Rogelio Melencio

Personal information
- Born: September 27, 1938 Tondo, Manila, Philippine Commonwealth
- Died: April 30, 1994 (aged 55) Pasay, Philippines
- Nationality: Filipino
- Listed height: 6 ft 2 in (1.88 m)

Career history

Playing
- Yutivo Opels
- Concepcion Industries

Coaching
- 1993: Philippines
- 1994: San Beda

= Rogelio Melencio =

Filipino basketball player and coach

Rogelio C. Melencio (September 27, 1938 – April 30, 1994), also known as Tembong Melencio, was a former Filipino basketball player and coach.

== Career ==
Melencio was born in Tondo, Manila, Philippines. He played for the Yutivo Opels and later for Concepcion Industries in the Manila Industrial and Commercial Athletic Association. Melencio also appeared at the Olympic Games in Munich, Germany as a member of the country's national basketball team. He was also a key member of the Pesta Sukan Basketball Team, the 2nd national team of the Philippines beating the 1st national team in close exhibition games.
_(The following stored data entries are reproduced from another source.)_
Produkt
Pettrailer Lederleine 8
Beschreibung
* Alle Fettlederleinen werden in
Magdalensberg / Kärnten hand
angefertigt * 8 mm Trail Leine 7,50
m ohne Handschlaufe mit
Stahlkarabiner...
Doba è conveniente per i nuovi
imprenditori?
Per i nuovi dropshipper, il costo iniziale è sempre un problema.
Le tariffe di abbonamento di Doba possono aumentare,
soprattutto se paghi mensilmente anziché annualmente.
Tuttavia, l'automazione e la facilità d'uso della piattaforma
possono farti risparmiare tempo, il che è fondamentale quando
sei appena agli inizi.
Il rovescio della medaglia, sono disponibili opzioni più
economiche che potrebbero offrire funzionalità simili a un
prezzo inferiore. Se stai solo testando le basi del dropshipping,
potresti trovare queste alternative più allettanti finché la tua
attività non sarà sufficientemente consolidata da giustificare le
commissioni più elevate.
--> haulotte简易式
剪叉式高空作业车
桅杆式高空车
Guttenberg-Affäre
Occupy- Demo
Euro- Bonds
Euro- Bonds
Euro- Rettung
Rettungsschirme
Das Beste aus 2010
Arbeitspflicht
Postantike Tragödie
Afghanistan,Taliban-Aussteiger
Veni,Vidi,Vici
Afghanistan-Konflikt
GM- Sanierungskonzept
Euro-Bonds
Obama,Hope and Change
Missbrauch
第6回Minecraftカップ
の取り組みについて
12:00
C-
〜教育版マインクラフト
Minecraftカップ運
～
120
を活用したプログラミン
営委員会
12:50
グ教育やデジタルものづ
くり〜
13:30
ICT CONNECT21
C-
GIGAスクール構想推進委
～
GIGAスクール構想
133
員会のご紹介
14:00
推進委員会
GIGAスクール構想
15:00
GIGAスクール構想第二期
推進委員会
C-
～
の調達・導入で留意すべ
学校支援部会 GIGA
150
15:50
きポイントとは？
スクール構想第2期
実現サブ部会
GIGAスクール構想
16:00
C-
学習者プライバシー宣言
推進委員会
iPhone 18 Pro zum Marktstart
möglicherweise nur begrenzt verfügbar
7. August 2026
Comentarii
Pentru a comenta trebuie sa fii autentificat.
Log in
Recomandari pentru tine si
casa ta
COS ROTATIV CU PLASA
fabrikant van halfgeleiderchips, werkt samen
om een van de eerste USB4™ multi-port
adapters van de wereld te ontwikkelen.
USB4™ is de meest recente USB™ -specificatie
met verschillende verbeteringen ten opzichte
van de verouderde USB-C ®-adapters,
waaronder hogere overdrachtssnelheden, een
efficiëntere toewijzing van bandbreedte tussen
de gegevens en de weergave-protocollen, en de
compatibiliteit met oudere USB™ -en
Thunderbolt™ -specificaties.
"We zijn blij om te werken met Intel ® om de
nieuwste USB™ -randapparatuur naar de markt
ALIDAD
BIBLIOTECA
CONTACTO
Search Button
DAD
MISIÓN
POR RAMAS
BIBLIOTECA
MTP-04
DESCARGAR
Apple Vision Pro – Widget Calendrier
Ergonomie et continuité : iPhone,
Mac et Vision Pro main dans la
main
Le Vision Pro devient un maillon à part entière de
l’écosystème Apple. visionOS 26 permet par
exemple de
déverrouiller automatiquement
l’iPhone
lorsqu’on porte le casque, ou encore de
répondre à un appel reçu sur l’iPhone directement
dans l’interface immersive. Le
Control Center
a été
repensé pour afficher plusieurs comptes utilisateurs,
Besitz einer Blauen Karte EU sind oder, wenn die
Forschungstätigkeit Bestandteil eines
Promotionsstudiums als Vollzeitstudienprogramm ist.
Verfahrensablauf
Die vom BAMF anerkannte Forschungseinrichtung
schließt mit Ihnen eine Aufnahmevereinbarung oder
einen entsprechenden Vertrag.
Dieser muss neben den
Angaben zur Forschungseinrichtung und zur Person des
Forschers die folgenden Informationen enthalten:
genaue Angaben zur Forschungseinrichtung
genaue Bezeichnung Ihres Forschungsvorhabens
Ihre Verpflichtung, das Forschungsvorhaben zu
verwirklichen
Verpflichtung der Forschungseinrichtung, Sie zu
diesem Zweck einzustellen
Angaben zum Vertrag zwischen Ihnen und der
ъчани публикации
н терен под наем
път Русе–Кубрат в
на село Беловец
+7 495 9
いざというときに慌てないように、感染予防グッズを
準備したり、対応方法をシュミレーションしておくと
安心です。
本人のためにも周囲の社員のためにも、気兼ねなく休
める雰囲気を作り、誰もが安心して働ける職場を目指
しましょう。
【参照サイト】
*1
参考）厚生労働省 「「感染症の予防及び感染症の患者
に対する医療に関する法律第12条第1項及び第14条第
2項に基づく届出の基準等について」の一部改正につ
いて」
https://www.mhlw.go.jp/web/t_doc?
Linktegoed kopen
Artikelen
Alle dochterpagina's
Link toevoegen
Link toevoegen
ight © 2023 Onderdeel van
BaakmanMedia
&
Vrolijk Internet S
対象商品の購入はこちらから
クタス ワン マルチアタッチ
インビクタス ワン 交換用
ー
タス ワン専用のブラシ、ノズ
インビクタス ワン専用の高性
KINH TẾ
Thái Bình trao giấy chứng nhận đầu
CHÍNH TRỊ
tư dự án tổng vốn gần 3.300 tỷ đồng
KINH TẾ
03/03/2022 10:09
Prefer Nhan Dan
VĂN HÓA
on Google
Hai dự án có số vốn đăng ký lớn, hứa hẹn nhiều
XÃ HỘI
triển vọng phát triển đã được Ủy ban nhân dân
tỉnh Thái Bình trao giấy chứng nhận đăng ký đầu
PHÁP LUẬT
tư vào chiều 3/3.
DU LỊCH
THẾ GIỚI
Melencio is also noted for leading a ragtag squad to a gold medal in the 1993 SEA Games.

By March 1994, Melencio was coach of the San Beda Red Lions.

==Death==
Melencio is a casualty of the My Way killings dying on April 30, 1994. At a beerhouse, Melencio was stabbed by a man who he demanded to step down from a stage over his performance of the song "My Way".